* **Consigne**
Citez mot pour mot, dans l'extrait ci-dessous consacré à Sœur Marie-Aimée, le passage qui s'ouvre sur les mots contenant « Plus récemment, l’ouvrage » et se referme sur « Dieu fait homme. ».

Plus récemment, l’ouvrage paraît en deux volumes, avec le titre même que la Sœur avait conçu en réponse au blasphème de Renan :

Jésus-Christ est Fils de Dieu !

De cet exposé, nous voudrions d’abord indiquer la richesse doctrinale et spirituelle, à partir du Mystère du Verbe Incarné, pour nous arrêter ensuite à ce que Sœur Marie-Aimée nous dit de l’Ame très sainte du Christ.

1. Le Mystère du Verbe Incarné

Toute l’œuvre de notre Moniale est le fruit de sa contemplation du Mystère par excellence, dont parle sans cesse saint Paul, le mystère du Fils de Dieu fait homme.

Œuvre de foi et d’amour : elle le dira plus tard, dans ses notes autobiographiques, rédigées à la demande de son directeur :  » J’ai cru, disait le Prophète, c’est pourquoi j’ai parlé ; et moi j’ai aimé, c’est pourquoi j’ai écrit. Or, ce que j’ai écrit, c’est ce que ma foi, qui est la foi de l’Eglise, ne pouvait plus garder au fond de mon âme d’épouse, à savoir que Jésus est le Fils éternel du Père éternel, Dieu de Dieu, lumière de lumière, vrai Dieu de vrai Dieu, incarné dans le temps et fait homme dans le chaste sein de la Vierge Marie par l’opération du Saint-Esprit. « 

Fruit de sa contemplation et non d’une révélation privée, il est important d’y insister. La lumière du Saint-Esprit y est sensible, mais lumière de grâce qui ne constituait pas un nouvel apport de vérité et de faits, qui lui eussent fait connaître des données neuves, non contenues dans l’Ecriture, comme on en trouve dans les révélations de Sainte Brigitte ou de Marie d’Agréda, en marge du dépôt révélé de l’Eglise. Saint Jean de la Croix n’est pas enthousiaste pour ce genre de révélations privées ; il met les âmes en garde contre la facilité à les accueillir. Dans le cas de Sœur Marie-Aimée, c’est l’écriture inspirée, le texte de l’Evangile surtout, qui sert de matrice à tout l’exposé. A la manière des Pères, sous une lumière d’en haut, elle en met en valeur la richesse profonde et en tire des conclusions fécondes pour la vie intérieure.

* **Données fournies**
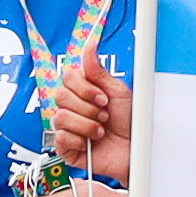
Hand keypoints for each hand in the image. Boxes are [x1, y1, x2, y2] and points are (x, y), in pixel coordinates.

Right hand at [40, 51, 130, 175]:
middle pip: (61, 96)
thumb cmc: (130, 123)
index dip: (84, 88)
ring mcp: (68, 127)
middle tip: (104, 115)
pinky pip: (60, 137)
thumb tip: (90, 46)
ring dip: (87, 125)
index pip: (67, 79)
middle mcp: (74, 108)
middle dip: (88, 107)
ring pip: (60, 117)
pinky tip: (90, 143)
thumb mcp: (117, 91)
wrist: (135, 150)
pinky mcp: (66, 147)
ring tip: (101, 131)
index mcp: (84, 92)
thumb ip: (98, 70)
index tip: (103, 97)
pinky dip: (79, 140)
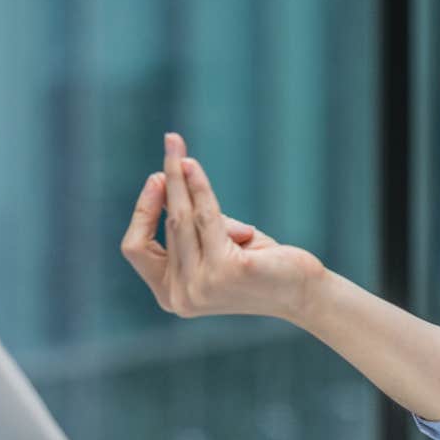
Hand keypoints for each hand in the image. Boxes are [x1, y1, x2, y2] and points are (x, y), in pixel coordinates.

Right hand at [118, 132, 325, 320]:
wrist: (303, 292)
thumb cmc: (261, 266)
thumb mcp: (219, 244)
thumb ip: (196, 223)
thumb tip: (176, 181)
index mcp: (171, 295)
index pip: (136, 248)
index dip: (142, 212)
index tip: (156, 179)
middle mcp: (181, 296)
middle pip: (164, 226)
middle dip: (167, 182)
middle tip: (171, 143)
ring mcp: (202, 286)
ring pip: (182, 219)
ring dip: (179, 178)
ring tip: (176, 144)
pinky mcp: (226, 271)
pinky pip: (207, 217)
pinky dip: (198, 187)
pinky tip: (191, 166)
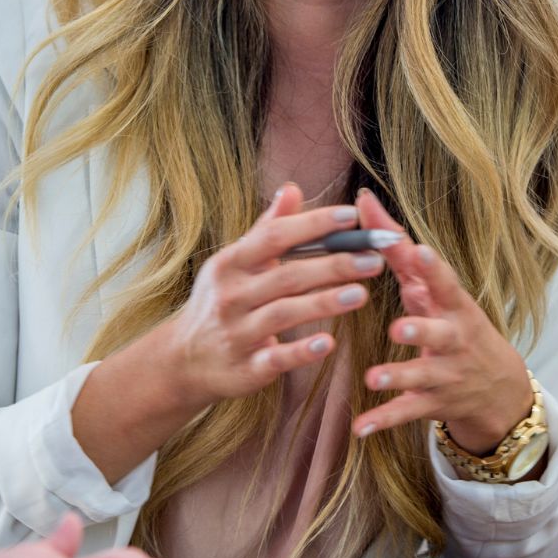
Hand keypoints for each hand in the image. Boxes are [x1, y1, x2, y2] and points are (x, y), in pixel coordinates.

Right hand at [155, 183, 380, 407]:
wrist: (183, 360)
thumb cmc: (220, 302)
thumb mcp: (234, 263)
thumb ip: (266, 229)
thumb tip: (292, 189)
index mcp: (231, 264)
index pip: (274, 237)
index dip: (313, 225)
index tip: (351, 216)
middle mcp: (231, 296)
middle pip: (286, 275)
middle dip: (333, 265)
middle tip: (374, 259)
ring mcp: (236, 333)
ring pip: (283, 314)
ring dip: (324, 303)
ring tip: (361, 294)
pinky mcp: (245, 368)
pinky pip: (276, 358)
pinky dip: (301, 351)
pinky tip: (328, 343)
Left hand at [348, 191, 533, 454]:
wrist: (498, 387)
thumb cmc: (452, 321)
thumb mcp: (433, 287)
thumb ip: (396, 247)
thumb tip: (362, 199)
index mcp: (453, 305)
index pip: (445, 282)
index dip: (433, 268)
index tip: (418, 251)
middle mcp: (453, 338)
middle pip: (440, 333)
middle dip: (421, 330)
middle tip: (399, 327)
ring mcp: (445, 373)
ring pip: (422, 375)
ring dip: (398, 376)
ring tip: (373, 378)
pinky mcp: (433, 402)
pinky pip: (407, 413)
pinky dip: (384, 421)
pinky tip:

* **Résultat**
Plus récemment, l’ouvrage paraît en deux volumes, avec le titre même que la Sœur avait conçu en réponse au blasphème de Renan :

Jésus-Christ est Fils de Dieu !

De cet exposé, nous voudrions d’abord indiquer la richesse doctrinale et spirituelle, à partir du Mystère du Verbe Incarné, pour nous arrêter ensuite à ce que Sœur Marie-Aimée nous dit de l’Ame très sainte du Christ.

1. Le Mystère du Verbe Incarné

Toute l’œuvre de notre Moniale est le fruit de sa contemplation du Mystère par excellence, dont parle sans cesse saint Paul, le mystère du Fils de Dieu fait homme.